Put another way, it's a seriously super-fast way to edit video footage (that might otherwise sit around unwatched, taking up space on a phone) into a two-minute, highly shareable video.
Also, CrowdFlik users can access other people's, possibly better, footage.
It works like this: You download the free CrowdFlik app from iTunes. You create a user profile. Then, some Saturday, you're at an afternoon concert, or a wedding, or a Little League game and you decide to shoot video. Instead of launching your camera, you click the CrowdFlik app. If it's a big event, you'll see it listed as something happening near where you are. If you don't see it listed (or have the GPS turned off), you can search for it or create a new event for others to join.
Then, you hit the record button, which looks a lot like the record button on the iPhone's camera.
The footage is saved to your phone, as well as to CrowdFlik's cloud (which is hosted by Amazon).

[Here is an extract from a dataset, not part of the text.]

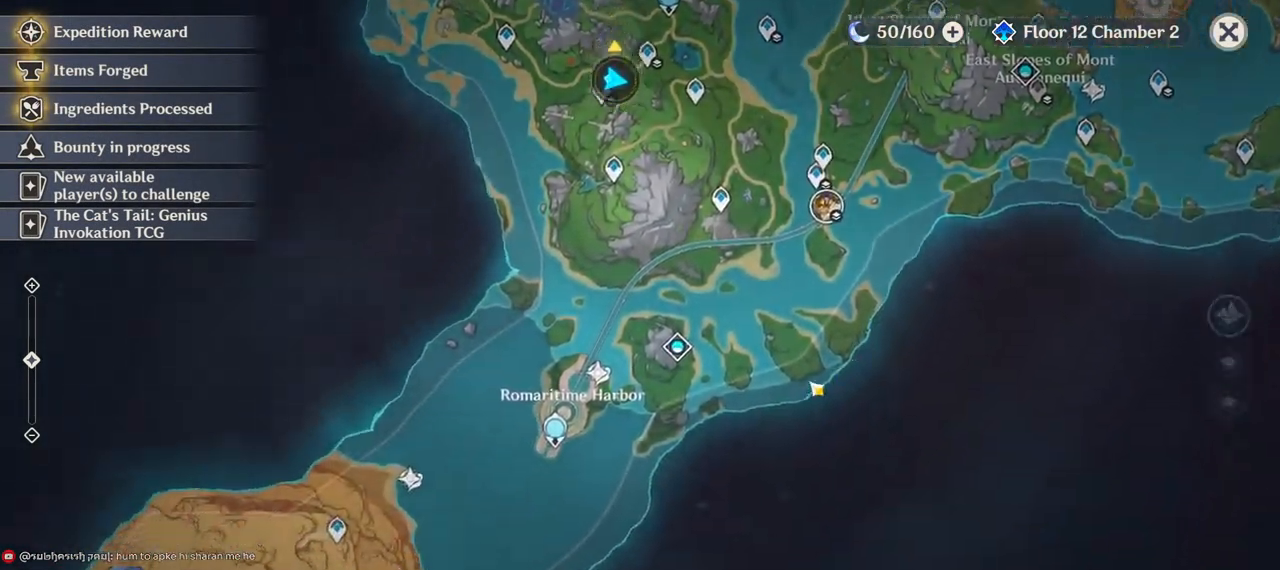
{"keys": [], "mouse": [], "events": []}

Later, you can pull up the event, and CrowdFlik will show your footage, along with the footage of everyone else who checked in with CrowdFlik, displayed in synchronized, 10-second, thumbnail-sized portions. The 10-second clips run in timed order from left to right across your phone's screen; all the users run from top to bottom. The more users, the bigger the grid. The more often a particular user's footage is chosen, the higher up the grid that footage rises.
You can tap each 10-second portion to watch in its entirety, or hold a finger on it for a quick glimpse.

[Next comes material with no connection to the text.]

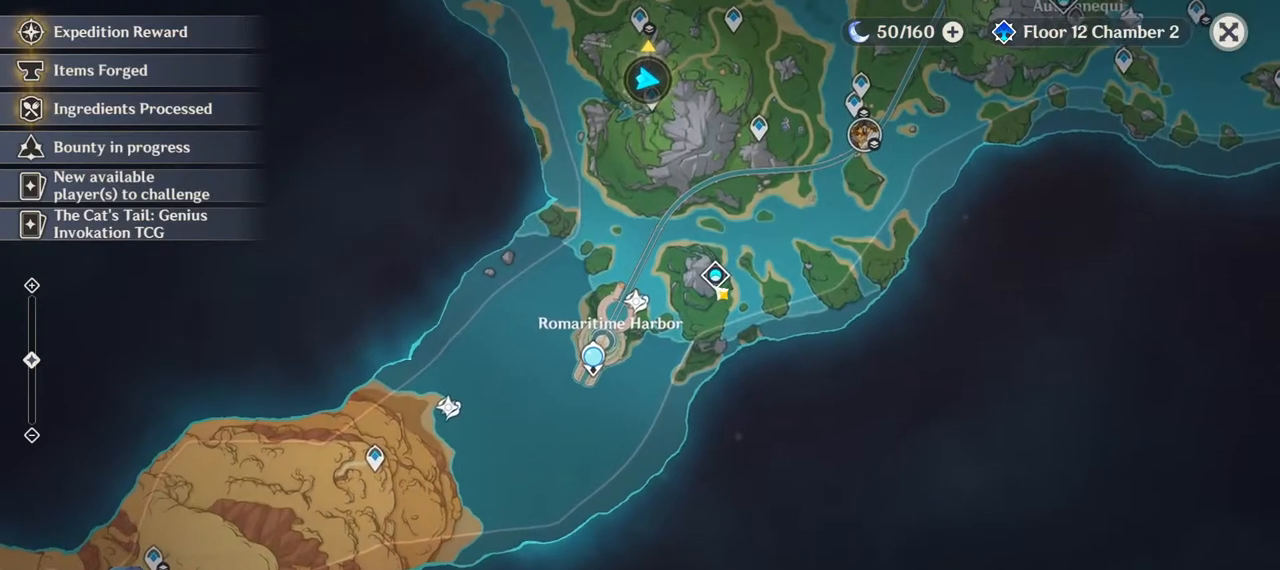
{"keys": [], "mouse": [], "events": []}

To make a video, tap, tap, tap your way from left to right. Maybe for the first 10 seconds you choose video you shot, but for the next five or 11 boxes (for now the Fliks are limited to two minutes), you choose clips from various strangers, who were seated in different areas around the stage, or the game, or who caught footage that you completely missed.

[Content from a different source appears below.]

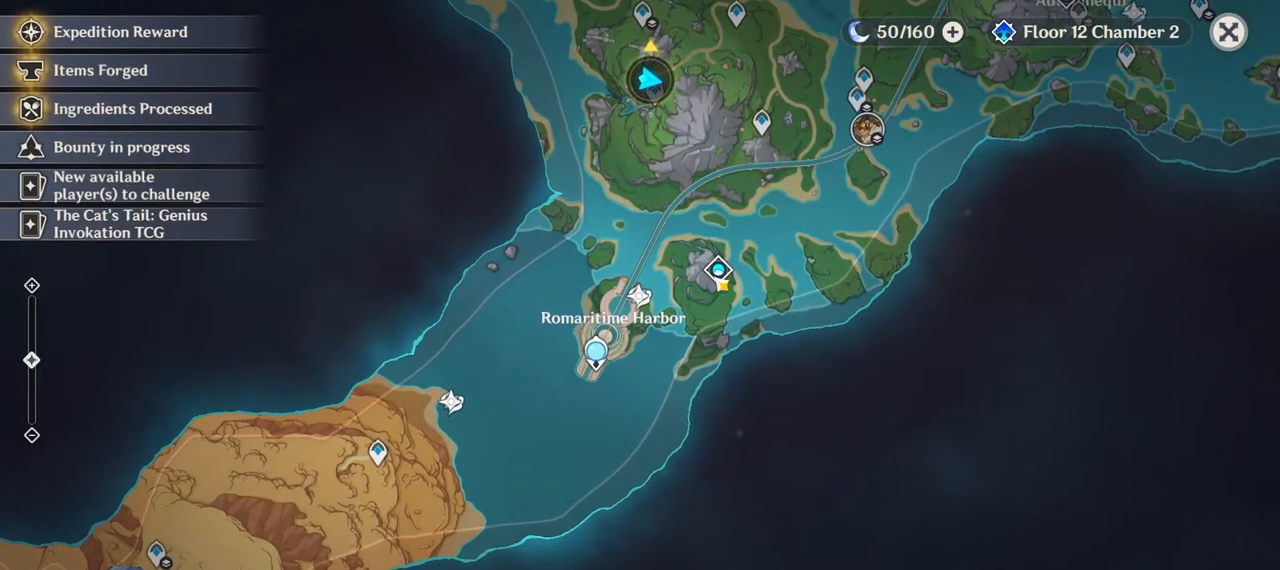
{"keys": [], "mouse": [], "events": []}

Tap, tap, tap, and you have two-minute video that you can email around via a link, or share on Facebook or other sites. While you can't download the video, you can post it to a blog or Web site.
Users can also drag and drop and reorder the 10-second clips however they'd like.
"People will watch vertically, for kicks—say, the same guitar intro five times, from five perspectives," said CrowdFlik CEO Chris Hamer. "This is the gamification of video."
Maybe, if it's a wedding you were at, you make one video that's appropriate for close friends, but edit together another for the bride's parents.
"Do you know how many weddings take place in the U.S. every year?" asked Hamer, driving home the potential of the application. "1.29 million, with an average of 179 people per wedding."
He continued, "In 2010, 500 million people attended high school sporting events. Of those events, no two videos are synchronized. Now they can be."
CrowdFlik's technology synchronizes footage down to 1/1,000th of a second using the U.S. Naval Atomic Clock.
While it has obvious consumer appeal, CrowdFlik, also has tremendous marketing potential for businesses of every size.
"If you're a company that wants to reach high-school football fans ... you can see the power of how a non-sponsored event becomes a sponsored event," said Hamer. "Venues, concert promoters, sponsors—they can all benefit from the power of what people are already collecting."
Additionally, the name of the event that a person checks in to—The Best Bakery 5K—is the name people will see when the video link is emailed.
At launch, users will be able to check in to CrowdFlik using Facebook authentication. Twitter authentication will soon follow, and so will an app for Android (which is in development) and after that apps for the iPad. As with Instagram and other apps, users can also follow each other.
"Right now, you go somewhere, you shoot video, and the fun is over when the event ends," said Hamer. "With CrowdFlik, it's when the event ends that things really begin."